Dec. 9 (Bloomberg) -- Hong Kong stocks rose for a second day, with the city’s benchmark index closing at the highest in almost a week, after better-than-forecast growth in U.S. jobs and Chinese exports boosted investor confidence.
China Merchants Holdings International Co., a Chinese port operator, gained 5.5 percent. Hong Kong Parkview Group Ltd., a unit of COFCO Corp., jumped 21 percent after Singapore’s sovereign wealth fund bought a stake in the property company. Skyworth Digital Holdings Ltd. fell 6.6 percent after the television maker said sales dropped in November.
The Hang Seng Index rose 0.3 percent to 23,811.17 at the close, with about three shares rising for every two that fell. The Hang Seng China Enterprises Index of mainland companies listed in the city gained 0.5 percent to 11,432.92 after China posted its biggest trade surplus in nearly five years.
“China’s exports point to a recovery in the world economy,” Mark Matthews, Singapore-based head of Asia research for Julius Baer, which oversees about $377 billion in client assets, said on Bloomberg Television. “The U.S. is going into some pretty decent growth and Europe is showing mediocre growth but still better. This makes me pretty positive about equities.”

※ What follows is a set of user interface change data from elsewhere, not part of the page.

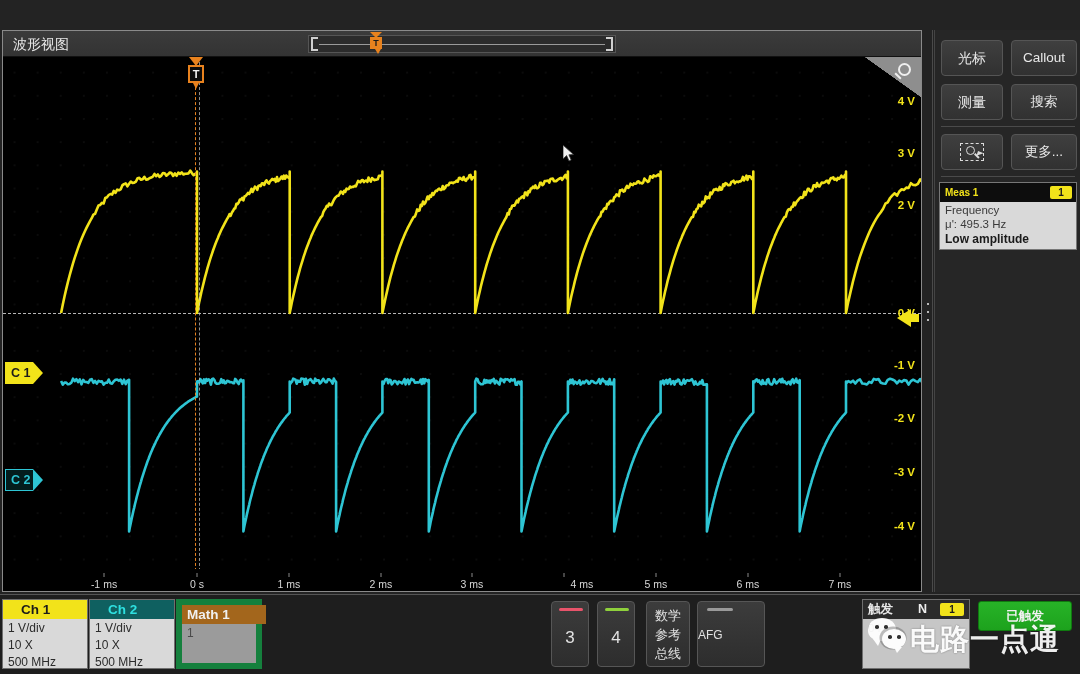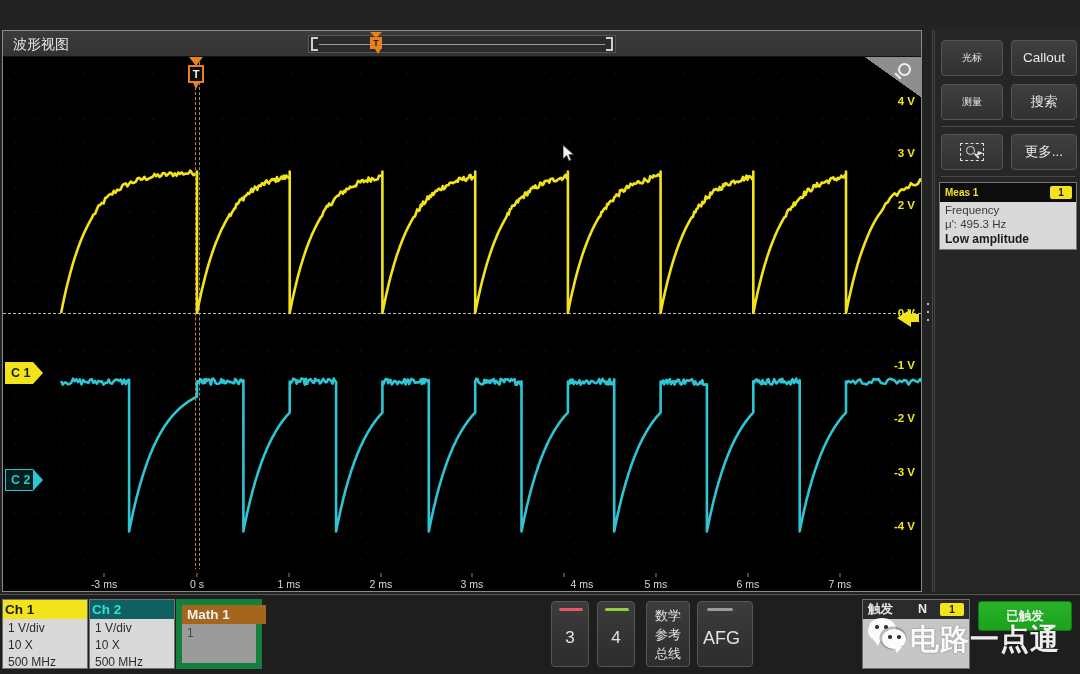--- a/index.html
+++ b/index.html
@@ -193,21 +193,21 @@
 
   
   .rpanel {
     position: absolute; left: 934px; top: 30px; width: 146px; height: 562px;
     background: #262626; border-left: 1px solid #444;
   }
   .rbtn {
     position: absolute; width: 62px; height: 36px;
     background: linear-gradient(#3f3f3f, #313131);
     border: 1px solid #555; border-radius: 4px;
-    color: #e9e9e9; font-size: 10px; line-height: 34px; text-align: center;
+    color: #e9e9e9; font-size: 14px; line-height: 34px; text-align: center;
     cursor: pointer;
   }
   .rbtn.wide { font-size: 13.5px; }
   .rsep {
     position: absolute; left: 6px; width: 134px; height: 1px; background: #4a4a4a;
   }
   .zoom-glyph {
     position: absolute; left: 50%; top: 50%; width: 24px; height: 18px;
     transform: translate(-50%, -50%);
     border: 1.5px dashed #dcdcdc;
@@ -255,21 +255,21 @@
   .bottombar {
     position: absolute; left: 0; top: 594px; width: 1080px; height: 80px;
     background: #1e1e1e; border-top: 1px solid #555;
   }
   .chan-card {
     position: absolute; top: 4px; width: 86px; height: 70px;
     background: #d9d9d9; border: 1px solid #6f6f6f;
   }
   .chan-card .hdr {
     position: absolute; left: 0; top: 0; width: 84px; height: 19px;
-    font-size: 13.5px; font-weight: bold; line-height: 19px; padding-left: 2px;
+    font-size: 13.5px; font-weight: bold; line-height: 19px; padding-left: 18px;
   }
   .chan-card .ln {
     position: absolute; left: 5px; color: #2b2b2b; font-size: 12px;
   }
   .chan-card .ln1 { top: 21px; }
   .chan-card .ln2 { top: 38px; }
   .chan-card .ln3 { top: 55px; }
 
   .math-card {
     position: absolute; top: 4px; left: 176px; width: 86px; height: 70px;
@@ -297,24 +297,24 @@
   .stackbtn {
     position: absolute; top: 6px; width: 44px; height: 66px;
     background: linear-gradient(#3c3c3c, #2d2d2d);
     border: 1px solid #565656; border-radius: 4px;
     color: #e2e2e2; font-size: 13px; text-align: center; cursor: pointer;
   }
   .stackbtn div { line-height: 19px; }
   .stackbtn .pad { height: 4px; }
 
   .afgbtn {
-    position: absolute; top: 6px; left: 697px; width: 56px; height: 66px;
+    position: absolute; top: 6px; left: 697px; width: 68px; height: 66px;
     background: linear-gradient(#3c3c3c, #2d2d2d);
     border: 1px solid #565656; border-radius: 4px;
-    color: #e2e2e2; font-size: 18px; text-align: right; cursor: pointer;
+    color: #e2e2e2; font-size: 12px; text-align: left; cursor: pointer;
   }
   .afgbtn .tag {
     position: absolute; left: 9px; top: 6px; width: 26px; height: 3px;
     border-radius: 2px; background: #9a9a9a;
   }
   .afgbtn .lbl { position: absolute; left: 0; top: 26px; width: 42px; }
 
   .horiz-card {
     position: absolute; top: 4px; left: 748px; width: 108px; height: 70px;
     background: #d9d9d9; border: 1px solid #6f6f6f;
@@ -474,21 +474,21 @@
         <div class="xtick" style="left:101px;"></div>
         <div class="xtick" style="left:194px;"></div>
         <div class="xtick" style="left:286px;"></div>
         <div class="xtick" style="left:378px;"></div>
         <div class="xtick" style="left:469px;"></div>
         <div class="xtick" style="left:561px;"></div>
         <div class="xtick" style="left:653px;"></div>
         <div class="xtick" style="left:745px;"></div>
         <div class="xtick" style="left:837px;"></div>
 
-        <div class="xlab" style="left:101px;bottom:1px;">-3 ms</div>
+        <div class="xlab" style="left:101px;bottom:1px;">-1 ms</div>
         <div class="xlab" style="left:194px;bottom:1px;">0 s</div>
         <div class="xlab" style="left:286px;bottom:1px;">1 ms</div>
         <div class="xlab" style="left:378px;bottom:1px;">2 ms</div>
         <div class="xlab" style="left:469px;bottom:1px;">3 ms</div>
         <div class="xlab" style="left:579px;bottom:1px;">4 ms</div>
         <div class="xlab" style="left:653px;bottom:1px;">5 ms</div>
         <div class="xlab" style="left:745px;bottom:1px;">6 ms</div>
         <div class="xlab" style="left:837px;bottom:1px;">7 ms</div>
       </div>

Futures on the Standard & Poor’s 500 Index added 0.1 percent today. The gauge climbed 1.1 percent on Dec. 6 after data showed U.S. employers added 203,000 workers to nonfarm payrolls last month, more than the 185,000 increase predicted in a Bloomberg survey, while the jobless rate dropped to a five- year low of 7 percent.
China’s trade surplus of $33.8 billion was the biggest since January 2009, data from the General Administration of Customs showed yesterday in Beijing. Outbound shipments rose 12.7 percent from a year earlier, topping projections from 41 of 42 analysts surveyed by Bloomberg News, while import gains of 5.3 percent compared with a median projection of 7 percent.
The nation’s inflation slowed more than estimated in November, government data showed today. The consumer price index rose 3 percent from a year earlier, the National Bureau of Statistics said today in Beijing. That compares with the 3.1 percent median estimate of 43 analysts surveyed by Bloomberg News and a 3.2 percent increase in October.
The Hang Seng Index climbed 20 percent from its June low amid signs China’s economy is stabilizing. The measure traded at 11.4 times estimated earnings today, compared with 16.2 for the S&P 500.
The H-share index, as the gauge of Chinese companies listed in Hong Kong is known, climbed 29 percent from this year’s low on June 25 through today, extending gains after China unveiled sweeping reform plans.
Exporters advanced. Li & Fung Ltd., a supplier of toys and clothes to retailers including Wal-Mart Stores Inc. rose 0.6 percent to HK$10.30. Techtronic Industries Co., a maker of power tools that gets about 73 percent of sales from North America., gained 1.2 percent to HK$20.40.
China Merchants advanced 5.5 percent to HK$28.80 after Goldman Sachs Group Inc. added the port operator to a portfolio of 25 recommended Asian stocks.
Hong Kong Parkview surged 21 percent to HK$3.37, the most since October 2012, after GIC Pte bought 775 million shares at an average price of HK$2.72 each on Nov. 29, giving the fund a 9.14 percent stake.
Chinese insurers gained after the government said it will allow tax deferral for employer pension plans, a move Ping An Securities Co. said would help double such assets. China Life Insurance Co., the nation’s biggest insurer, rose 1 percent to HK$25.60.
Haier Electronics Group Co. surged 13 percent to HK$21.05, the highest close since July 1999, after Alibaba Group Holding Ltd. agreed to invest HK$2.82 billion ($364 million) in the home-appliance maker and its logistics business.
Skyworth Digital sank 6.6 percent to HK$4.36 after reporting total television sales dropped 10 percent last month from a year earlier.